Fig 06 is a sequence diagram of the message delivery process. Similar to the header syncing process, a source chain, a message relayer, and a target chain are involved. Following are the life cycle of a message delivery.
- The messages are generated and appended to the message queue on the source chain;
- The relayer fetches messages (by RPC) from the head of the queue along with their Merkle proofs and relays them to the target chain;
- The target chain verifies the received message with the Merkle proofs;
- After the verification, the target chain sends out a Confirm message;
- The relayer passes the Confirm message back to the source chain;
- A counterpart light client on the source verifies the Confirm message and delete the corresponding messages from the queue;
- In the end, the system distributes rewards among the relayers who contribute in the process.
OutboundLane and InboundLane and are a pair of essential concepts. OutboundLane is on the source chain and responsible for maintaining the queue of the messages for delivery, while InboundLane is on the source chain and responsible for receiving messages forwarded by relayers. The payload of the message is nothing more than a sequence of bytes. The message layer does not care about interpreting these bytes in any semantics or application sense, thus decoupling from the application layer.

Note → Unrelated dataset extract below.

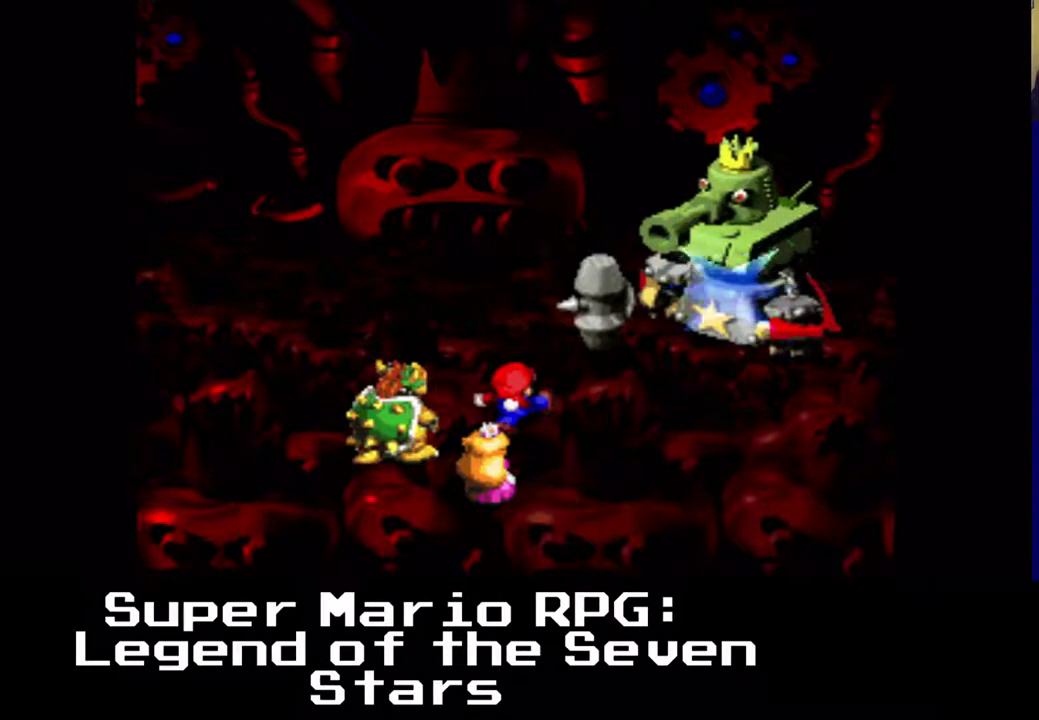
{"buttons": [], "events": [[33, "B", "up"]]}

One thing to note is that there is a nonce contained in the outbound data (the source chain) which can be used for sorting on the receiving end (the target chain) and preventing replay attacks. Similarly, a symmetric mechanism exists in the opposite direction (confirmation messages from the target to the source).
Mapping Token Protocol
This section will introduce an application built on top of the aforementioned infrastructure — Mapping Token Protocol. We need to answer a question first, What does the cross-chain transfer of assets mean exactly? Or how does it happen in essence?

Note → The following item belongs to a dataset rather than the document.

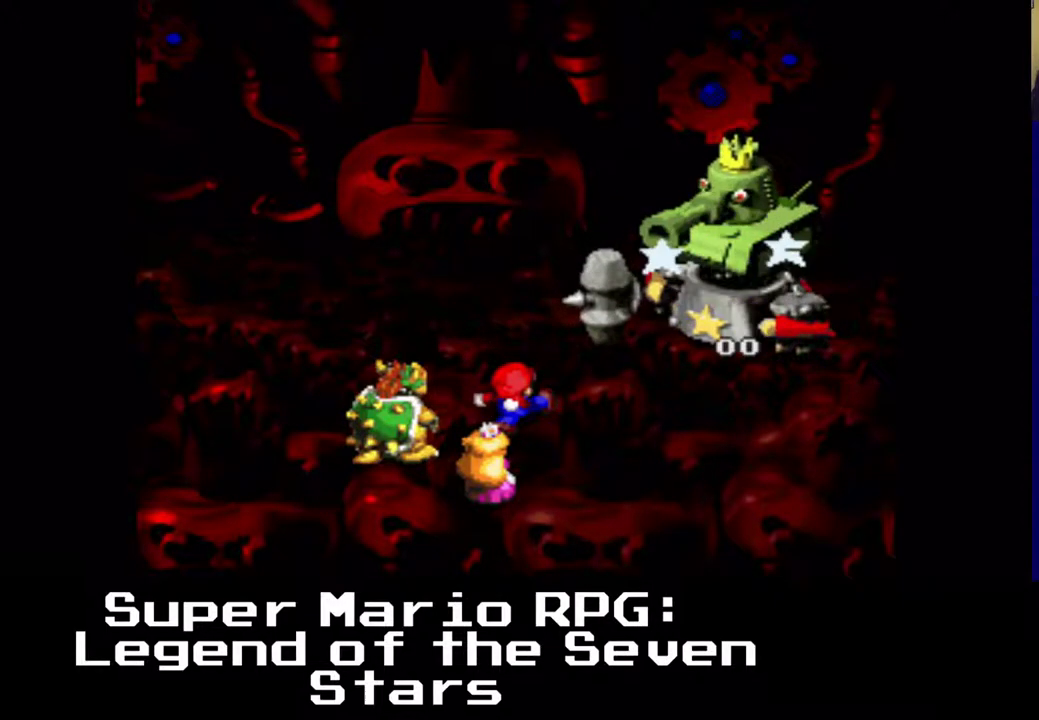
{"buttons": [], "events": []}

Fig 7 depicts a typical solution that locks the tokens (backing) on the source chain and issues the corresponding tokens (issuing) on the target chain atomically. The mapping token issued on the target chain may circulate from one holder to another. However, whoever holds the the mapping token is entitled to claim and draw the locked token on the source chain. Theoretically, tokens can be fungible (ERC20) or non-fungible (ERC721) or any other types of assets, because the message layer does not impose any restrictions on the payload’s content.

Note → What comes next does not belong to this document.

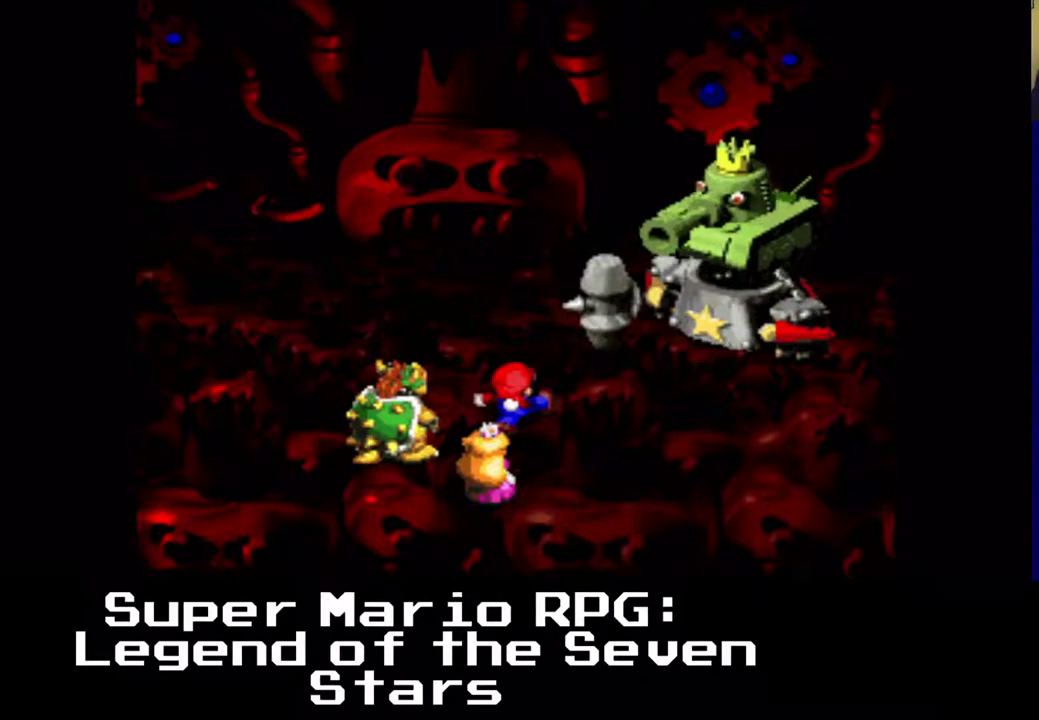
{"buttons": [], "events": []}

Fig 8 illustrates the four types of transactions related to Cross-chain transfer. The Issue in the top-right quadrant reflects the key points the we have introduced so far. When a requestor performs a cross-chain transfer, what happens under the hood is as follows:
- The asset on the source chain is locked by the backing module;
- After the locking transaction is included in a block and finalized, the header relayer delivers the corresponding header and the the transaction proof to the target chain;
- Meanwhile the message relayer delivers the message of the locking transaction to the target chain;
- Once the light client on the target chain finishes the verification of the locking message, the issuing module transfer the mapping token (asset) to a specified address.
Prospect of Darwinia Bridge Network
Finally, we introduce the concept of the Darwinia Bridge Network. If we build a bridge for each pair of blockchains, the number of bridges would be $O(n²)$. However, if we can build a bridge between Darwinia and every other blockchain and Darwinia serves as a hub, we can avoid a lot of reinvent-the-wheels work, and the complexity becomes $O(n)$. Fig 9 is the snapshot of the bridge network we have built so far. There are bi-directional bridges, such Ethereum<>Darwinia and Crab<>Darwinia(Substrate-to-Substrate), and uni-directional bridges, such as Kusama>Crab (Relaychain). We will build a Darwina<>BSC bridge in the near future. In the long run, as the number and types of blockchains and bridges grow, we might have a routing mechanism for cross-chain interoperability similar to what we have on the Internet.